Kindle Fire vs Nook Tablet: Amazon Winning, Sales Looking Great All Around

It’s undeniable that the release of the Kindle Fire, and along with it the competing Nook Tablet, has shaken up the Tablet PC market.  Since launch Amazon has already firmly taken second place next to the Apple iPad, selling as many as 5 million units in the 4th quarter of 2011 alone.  Barnes & Noble is also doing pretty well, having moved more than a million of their own tablet in the same time period.  The way things are going with these two, there has even been some speculation that there is no room for dedicated hardware manufacturers with this kind of competition.

Both Amazon and Barnes & Noble are selling their tablets at near, or possibly even below, the cost of production.  The goal is to get people hooked into the platform and make ongoing profits based on media sales.  Effectively, the hardware has become secondary now that it can be treated as a conduit for consumption rather than an end in and of itself. Amazon is doing a better job on this side of things than Barnes & Noble so far.

The Nook Tablet has the technically superior hardware, with double the RAM and double the storage space among other things, but doesn’t make very good use of it.  The storage is restricted and the interface doesn’t seem to run significantly smoother than the Kindle Fire‘s.  There is an SD slot to expand the available memory of the device, but to get a sufficiently large one to make a difference you can expect to add a significant percentage onto the already comparatively more expensive price.  None of this means that it is a bad tablet, it’s actually quite excellent and highly recommended, but it is worth noting that B&N has a way to go before they are really making the best use out of their device’s potential.

The Kindle Fire, on the other hand, lacks some of the power of the Nook.  What it does have is a deeper integration with Amazon.com’s storefront and content.  Unlike B&N, Amazon has their own source of video and music for customers to take advantage of, as well as a robust cloud storage service that makes up for a lot of the seeming shortcomings of the hardware.  The lower price certainly doesn’t hurt sales numbers either, especially given the inevitable comparison of both products to each other and the iPad.

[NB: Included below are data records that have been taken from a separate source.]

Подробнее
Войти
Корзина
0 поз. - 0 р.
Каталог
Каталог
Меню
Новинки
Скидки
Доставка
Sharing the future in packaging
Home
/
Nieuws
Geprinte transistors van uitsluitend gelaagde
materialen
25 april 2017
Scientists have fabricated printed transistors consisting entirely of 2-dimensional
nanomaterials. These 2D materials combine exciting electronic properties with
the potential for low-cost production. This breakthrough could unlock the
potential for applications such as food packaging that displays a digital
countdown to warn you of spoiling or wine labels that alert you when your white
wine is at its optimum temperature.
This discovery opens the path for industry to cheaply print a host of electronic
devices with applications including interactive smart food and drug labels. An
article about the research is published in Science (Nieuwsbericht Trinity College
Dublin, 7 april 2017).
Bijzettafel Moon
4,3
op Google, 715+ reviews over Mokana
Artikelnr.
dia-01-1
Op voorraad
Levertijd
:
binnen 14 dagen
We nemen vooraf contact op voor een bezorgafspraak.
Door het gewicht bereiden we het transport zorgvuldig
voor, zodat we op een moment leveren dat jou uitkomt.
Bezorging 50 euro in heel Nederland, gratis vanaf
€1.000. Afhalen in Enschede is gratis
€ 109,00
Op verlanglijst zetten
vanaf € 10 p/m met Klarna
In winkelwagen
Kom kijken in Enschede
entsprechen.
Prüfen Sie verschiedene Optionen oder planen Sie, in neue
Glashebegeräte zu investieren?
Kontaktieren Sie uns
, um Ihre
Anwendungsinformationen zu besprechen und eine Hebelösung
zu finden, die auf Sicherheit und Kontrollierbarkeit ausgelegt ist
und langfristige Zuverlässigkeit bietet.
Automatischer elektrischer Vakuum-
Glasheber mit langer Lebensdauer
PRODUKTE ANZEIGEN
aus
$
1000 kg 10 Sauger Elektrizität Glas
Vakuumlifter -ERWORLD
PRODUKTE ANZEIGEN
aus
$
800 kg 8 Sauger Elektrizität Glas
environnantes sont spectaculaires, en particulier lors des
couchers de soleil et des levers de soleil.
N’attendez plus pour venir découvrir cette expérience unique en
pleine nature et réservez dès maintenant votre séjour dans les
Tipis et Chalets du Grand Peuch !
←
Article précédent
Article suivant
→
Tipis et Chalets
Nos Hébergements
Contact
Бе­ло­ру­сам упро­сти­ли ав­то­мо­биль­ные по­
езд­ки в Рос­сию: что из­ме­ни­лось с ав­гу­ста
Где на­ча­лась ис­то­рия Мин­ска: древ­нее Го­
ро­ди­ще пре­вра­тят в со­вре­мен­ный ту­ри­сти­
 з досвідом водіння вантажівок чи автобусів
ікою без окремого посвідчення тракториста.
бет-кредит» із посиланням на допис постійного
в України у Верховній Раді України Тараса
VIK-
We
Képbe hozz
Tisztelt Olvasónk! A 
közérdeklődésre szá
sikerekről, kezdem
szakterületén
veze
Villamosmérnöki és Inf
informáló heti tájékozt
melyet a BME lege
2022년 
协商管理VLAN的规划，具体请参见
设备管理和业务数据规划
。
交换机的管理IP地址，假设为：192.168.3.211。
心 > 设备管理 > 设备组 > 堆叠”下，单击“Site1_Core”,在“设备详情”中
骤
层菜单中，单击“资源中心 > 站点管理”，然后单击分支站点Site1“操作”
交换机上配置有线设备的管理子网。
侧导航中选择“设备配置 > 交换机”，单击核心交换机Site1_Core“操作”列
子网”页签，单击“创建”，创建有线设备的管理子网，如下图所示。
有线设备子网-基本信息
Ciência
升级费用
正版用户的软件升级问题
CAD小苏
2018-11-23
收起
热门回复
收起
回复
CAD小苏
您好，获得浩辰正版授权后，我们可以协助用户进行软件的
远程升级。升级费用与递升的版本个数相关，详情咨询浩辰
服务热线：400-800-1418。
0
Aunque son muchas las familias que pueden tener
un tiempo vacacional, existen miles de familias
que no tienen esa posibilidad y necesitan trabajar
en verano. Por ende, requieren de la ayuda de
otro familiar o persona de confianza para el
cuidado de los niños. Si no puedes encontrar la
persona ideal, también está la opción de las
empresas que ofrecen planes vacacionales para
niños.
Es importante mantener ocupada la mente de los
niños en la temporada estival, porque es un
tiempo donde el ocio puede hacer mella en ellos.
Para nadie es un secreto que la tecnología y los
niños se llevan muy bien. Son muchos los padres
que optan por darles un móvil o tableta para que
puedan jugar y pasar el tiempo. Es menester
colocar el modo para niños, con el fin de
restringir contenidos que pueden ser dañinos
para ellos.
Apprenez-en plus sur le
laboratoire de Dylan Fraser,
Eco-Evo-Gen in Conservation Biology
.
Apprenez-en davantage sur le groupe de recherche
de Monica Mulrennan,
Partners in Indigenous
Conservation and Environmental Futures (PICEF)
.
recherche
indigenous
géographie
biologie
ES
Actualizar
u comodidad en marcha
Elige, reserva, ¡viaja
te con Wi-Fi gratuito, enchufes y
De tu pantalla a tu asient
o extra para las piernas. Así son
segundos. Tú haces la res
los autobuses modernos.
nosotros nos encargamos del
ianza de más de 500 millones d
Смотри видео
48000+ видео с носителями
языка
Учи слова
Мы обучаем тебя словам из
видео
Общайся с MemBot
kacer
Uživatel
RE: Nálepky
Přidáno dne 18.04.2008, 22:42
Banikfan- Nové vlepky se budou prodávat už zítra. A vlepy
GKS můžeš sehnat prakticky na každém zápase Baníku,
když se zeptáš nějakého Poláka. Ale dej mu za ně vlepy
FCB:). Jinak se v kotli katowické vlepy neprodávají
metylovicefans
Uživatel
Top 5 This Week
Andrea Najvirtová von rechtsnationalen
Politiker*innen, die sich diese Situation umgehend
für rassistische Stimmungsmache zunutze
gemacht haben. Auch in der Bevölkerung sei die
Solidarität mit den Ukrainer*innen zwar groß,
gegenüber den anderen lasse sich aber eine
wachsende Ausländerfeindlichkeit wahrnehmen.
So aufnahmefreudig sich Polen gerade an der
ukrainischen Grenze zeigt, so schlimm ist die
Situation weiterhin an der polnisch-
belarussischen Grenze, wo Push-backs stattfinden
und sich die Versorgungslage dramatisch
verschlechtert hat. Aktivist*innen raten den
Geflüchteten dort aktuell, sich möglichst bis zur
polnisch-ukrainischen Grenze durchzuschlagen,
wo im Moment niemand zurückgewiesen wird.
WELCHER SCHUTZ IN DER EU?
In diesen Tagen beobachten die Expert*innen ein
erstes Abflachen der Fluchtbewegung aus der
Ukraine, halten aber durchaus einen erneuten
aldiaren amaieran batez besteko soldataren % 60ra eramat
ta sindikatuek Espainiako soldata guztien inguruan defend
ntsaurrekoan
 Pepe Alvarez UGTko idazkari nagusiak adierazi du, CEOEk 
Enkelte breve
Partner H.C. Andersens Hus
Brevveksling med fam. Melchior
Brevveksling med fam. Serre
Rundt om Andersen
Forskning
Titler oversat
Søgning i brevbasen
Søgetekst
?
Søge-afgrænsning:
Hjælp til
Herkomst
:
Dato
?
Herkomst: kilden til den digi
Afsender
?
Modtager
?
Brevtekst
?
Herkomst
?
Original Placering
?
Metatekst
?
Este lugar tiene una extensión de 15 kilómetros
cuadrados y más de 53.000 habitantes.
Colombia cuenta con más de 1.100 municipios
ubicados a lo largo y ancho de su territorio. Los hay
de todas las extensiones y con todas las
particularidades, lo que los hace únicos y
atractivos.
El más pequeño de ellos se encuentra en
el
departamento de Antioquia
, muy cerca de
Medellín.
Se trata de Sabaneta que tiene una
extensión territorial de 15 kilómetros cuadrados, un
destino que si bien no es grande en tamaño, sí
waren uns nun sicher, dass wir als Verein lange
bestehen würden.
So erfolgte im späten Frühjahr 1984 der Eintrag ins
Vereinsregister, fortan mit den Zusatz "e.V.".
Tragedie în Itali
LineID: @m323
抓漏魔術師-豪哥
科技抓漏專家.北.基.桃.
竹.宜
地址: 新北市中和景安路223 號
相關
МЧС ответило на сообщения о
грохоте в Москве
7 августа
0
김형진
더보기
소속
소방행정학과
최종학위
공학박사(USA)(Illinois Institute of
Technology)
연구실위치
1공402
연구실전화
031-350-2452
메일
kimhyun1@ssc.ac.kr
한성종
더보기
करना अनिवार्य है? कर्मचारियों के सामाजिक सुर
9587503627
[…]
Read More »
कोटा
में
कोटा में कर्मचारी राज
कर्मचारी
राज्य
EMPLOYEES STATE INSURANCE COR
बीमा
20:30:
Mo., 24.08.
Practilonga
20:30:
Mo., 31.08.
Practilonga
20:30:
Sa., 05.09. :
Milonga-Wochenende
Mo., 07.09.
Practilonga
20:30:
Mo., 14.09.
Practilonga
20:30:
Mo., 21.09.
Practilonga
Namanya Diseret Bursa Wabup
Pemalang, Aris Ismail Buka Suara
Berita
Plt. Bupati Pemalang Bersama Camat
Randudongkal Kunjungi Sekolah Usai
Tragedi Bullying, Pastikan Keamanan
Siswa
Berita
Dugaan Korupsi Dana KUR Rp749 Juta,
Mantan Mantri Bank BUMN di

We can expect sales for both tablets to be improving even more through the next year.  The Kindle line, and the Kindle Fire in particular, is one of Amazon’s biggest marketing priorities, while the Nook line is pretty much the only thing B&N has going for it right now in terms of profitability.  What remains to be seen is what effect the next iteration of the Kindle tablet line brings.  A larger tablet could cement Amazon’s place on top of tablets for the foreseeable future, second only to Apple, but it could also severely damage the company’s reputation if something goes wrong and open the door to a big push by Barnes & Noble.

Either way we have good products to work with, but both Kindle Fire and Nook Tablet are built for content consumption and that means active ongoing support.  The more popular each one becomes, the more incentive the associated company has to expand the platform, and the more valuable the tablet in question becomes for owners.  It will be interesting to see the back and forth as the competition heats up in months to come.

2 thoughts on “Kindle Fire vs Nook Tablet: Amazon Winning, Sales Looking Great All Around”

  1. If Nook can work out a deal with Time Warner to get HBO content direct, like Amazon Instant Video does, I will seriously look at the Nook.

    For now though, I am about 1/2 way through the second season of The Wire, so Kindle Fire wins. My birthday is next week. Relatives have been informed that Amazon gift cards are not only acceptable but downright appreciated.

  2. There is no chance that HBO content will be sold through the nook directly without a cable tv subscription within the next 2 yrs. perhaps after that time frame.